Figure 7. CTIP1 misexpression in vivo represses SCPN identity and projection to the spinal cord

(A) Schematic of experimental approach. Wild-type embryos were electroporated at E12.5, and retrograde labeling from spinal cord (F–G) or from the contralateral cortical hemisphere (I–J) was performed on electroporated pups at P2 or P3, respectively. Brains were collected at P4 and somatosensory cortex was imaged and analyzed. (B–C) Many neurons electroporated with control nuclear Egfp (nEgfp) at E12.5 express CTIP2 (B–B″; 39%), while few neurons electroporated with Ctip1-IRES-nEgfp express CTIP2 (C–C″; 7%), n = 3. (D–K) Misexpression of Ctip1 causes E12.5-born neurons to redirect their axons away from the brainstem and spinal cord, toward targets on the contralateral cortical hemisphere.
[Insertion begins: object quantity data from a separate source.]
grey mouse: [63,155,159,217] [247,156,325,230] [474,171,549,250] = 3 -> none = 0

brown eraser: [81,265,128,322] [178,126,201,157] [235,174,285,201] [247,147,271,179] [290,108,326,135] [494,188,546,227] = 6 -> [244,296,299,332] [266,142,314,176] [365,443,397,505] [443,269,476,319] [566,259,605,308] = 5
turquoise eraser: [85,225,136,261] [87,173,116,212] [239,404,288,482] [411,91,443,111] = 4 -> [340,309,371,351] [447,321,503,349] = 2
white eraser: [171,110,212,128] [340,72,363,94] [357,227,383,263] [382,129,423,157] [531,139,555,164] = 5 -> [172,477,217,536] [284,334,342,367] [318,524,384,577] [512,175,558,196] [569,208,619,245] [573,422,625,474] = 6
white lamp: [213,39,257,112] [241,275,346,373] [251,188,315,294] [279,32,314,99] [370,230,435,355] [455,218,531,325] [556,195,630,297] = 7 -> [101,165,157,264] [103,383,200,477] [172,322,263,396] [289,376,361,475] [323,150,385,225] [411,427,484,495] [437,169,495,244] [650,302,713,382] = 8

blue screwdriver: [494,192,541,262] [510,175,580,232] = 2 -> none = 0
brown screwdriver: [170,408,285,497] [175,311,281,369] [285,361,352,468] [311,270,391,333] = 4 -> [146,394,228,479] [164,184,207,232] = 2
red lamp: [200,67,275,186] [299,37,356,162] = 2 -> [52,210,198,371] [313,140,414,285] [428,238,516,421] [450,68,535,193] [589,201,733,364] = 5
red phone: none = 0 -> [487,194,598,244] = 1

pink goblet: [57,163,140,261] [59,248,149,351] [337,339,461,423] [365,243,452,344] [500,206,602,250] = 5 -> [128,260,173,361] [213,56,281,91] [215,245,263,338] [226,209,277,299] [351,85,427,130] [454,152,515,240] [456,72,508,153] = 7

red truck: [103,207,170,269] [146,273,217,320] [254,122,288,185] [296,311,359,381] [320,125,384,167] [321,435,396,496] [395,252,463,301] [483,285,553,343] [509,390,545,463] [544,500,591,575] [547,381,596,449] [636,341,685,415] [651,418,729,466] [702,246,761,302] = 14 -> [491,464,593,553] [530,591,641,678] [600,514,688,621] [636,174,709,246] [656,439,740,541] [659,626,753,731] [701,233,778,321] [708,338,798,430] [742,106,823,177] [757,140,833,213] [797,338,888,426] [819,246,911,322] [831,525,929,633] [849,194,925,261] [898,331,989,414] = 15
Neurons electroporated with Ctip1-IRES-Egfp at E12.5 send few axons to the brainstem (wholemount electroporated brains in D–E, coronal brainstem sections in D′–E′). Fewer neurons electroporated at E12.5 with Ctip1-IRES-nEgfp are retrogradely labeled by spinal cord injection at P2 than those electroporated with control nEgfp (F–G; quantification in H, n = 3), while more Ctip1-electroporated neurons than control nEgfp-electroporated neurons are retrogradely labeled by injection into the corpus callosum (I–J; quantification in K, n = 3). **, p<0.01 Scale bars: 50um (B–C, F–G, I–J), 1mm (D–E), 100um (D′–E′). Data are represented as mean ± SEM.